Tokyo | Two deaths have been confirmed and two others have been found “without vital signs” after typhoon Nanmadol hit Japan, which also injured more than 100 over the weekend, the government spokesman said on Tuesday. /strong>
The typhoon made landfall on Sunday evening near Kagoshima in the southwest of the country and brought strong winds and heavy rain to the big island of Kyushu before moving northeast along the coast of the Sea of Japan.
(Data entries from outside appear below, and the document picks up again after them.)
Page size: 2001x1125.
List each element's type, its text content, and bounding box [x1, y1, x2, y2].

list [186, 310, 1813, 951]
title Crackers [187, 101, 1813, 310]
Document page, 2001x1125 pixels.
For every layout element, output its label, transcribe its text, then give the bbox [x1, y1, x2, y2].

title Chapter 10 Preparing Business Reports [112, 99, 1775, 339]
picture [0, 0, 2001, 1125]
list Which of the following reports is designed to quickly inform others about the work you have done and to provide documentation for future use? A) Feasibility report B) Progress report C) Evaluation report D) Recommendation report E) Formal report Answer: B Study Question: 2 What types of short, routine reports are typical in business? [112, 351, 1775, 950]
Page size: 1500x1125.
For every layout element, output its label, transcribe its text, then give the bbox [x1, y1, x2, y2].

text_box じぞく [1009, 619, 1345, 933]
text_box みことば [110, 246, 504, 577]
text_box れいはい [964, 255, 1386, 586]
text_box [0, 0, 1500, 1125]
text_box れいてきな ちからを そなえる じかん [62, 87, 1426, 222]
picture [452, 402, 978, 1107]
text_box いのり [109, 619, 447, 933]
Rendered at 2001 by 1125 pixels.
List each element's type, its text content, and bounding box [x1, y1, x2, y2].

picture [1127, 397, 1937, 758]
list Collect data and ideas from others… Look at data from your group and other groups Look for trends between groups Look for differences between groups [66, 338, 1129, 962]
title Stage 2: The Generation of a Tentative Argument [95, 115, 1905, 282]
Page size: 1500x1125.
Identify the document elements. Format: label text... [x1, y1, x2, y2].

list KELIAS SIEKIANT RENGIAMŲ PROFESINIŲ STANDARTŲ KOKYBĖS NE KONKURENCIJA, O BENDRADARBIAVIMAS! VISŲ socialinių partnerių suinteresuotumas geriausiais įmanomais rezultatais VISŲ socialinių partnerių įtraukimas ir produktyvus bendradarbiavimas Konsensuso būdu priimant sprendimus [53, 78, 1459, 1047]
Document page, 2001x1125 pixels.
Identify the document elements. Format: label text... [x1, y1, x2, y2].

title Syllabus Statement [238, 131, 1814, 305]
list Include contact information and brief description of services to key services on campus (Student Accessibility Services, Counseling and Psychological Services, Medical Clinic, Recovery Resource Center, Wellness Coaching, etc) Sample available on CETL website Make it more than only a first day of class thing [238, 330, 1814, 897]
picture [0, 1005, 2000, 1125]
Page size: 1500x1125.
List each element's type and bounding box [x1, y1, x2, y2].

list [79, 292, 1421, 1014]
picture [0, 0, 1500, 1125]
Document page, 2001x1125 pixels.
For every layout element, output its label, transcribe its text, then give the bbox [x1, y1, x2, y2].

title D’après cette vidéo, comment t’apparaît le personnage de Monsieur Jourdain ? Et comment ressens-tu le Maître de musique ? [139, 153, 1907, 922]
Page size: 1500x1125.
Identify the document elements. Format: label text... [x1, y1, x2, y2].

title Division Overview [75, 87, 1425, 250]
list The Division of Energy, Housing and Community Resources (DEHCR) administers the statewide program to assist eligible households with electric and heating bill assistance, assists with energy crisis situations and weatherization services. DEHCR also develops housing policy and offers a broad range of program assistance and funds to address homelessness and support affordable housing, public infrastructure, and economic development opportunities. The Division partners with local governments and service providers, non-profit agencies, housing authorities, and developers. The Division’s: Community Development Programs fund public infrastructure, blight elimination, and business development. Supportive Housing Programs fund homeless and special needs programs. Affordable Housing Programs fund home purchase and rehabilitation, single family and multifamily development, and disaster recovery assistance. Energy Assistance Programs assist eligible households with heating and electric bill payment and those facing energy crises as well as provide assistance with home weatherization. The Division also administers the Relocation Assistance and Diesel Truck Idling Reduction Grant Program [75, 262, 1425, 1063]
Gradually losing speed, it was downgraded Tuesday morning to an extratropical cyclone.
But in Kyushu, the storm toppled trees, shattered windows, swelled rivers and dumped a month's worth of rain in 24 hours over parts of Miyazaki prefecture, where two deaths have been confirmed.
Government spokesman Hirozaku Matsuno said two more people were found “without vital signs”, a term used in Japan before a death was officially certified by a doctor.
The toll could rise further as authorities were checking to see if two other deaths were related to the typhoon and they were also looking for a missing person, Matsuno added.
In addition, the At least 114 people were injured, 14 of them seriously, the government spokesman said.
As of early Tuesday, around 140,000 homes were still without power across the country, mainly in Kyushu.
The typhoon season peaks from August to September in Japan, where it is marked by heavy rains that can cause sudden floods and deadly landslides.
Scientists estimate that climate change increases the intensity of storms and makes phenomena more frequent extreme weather.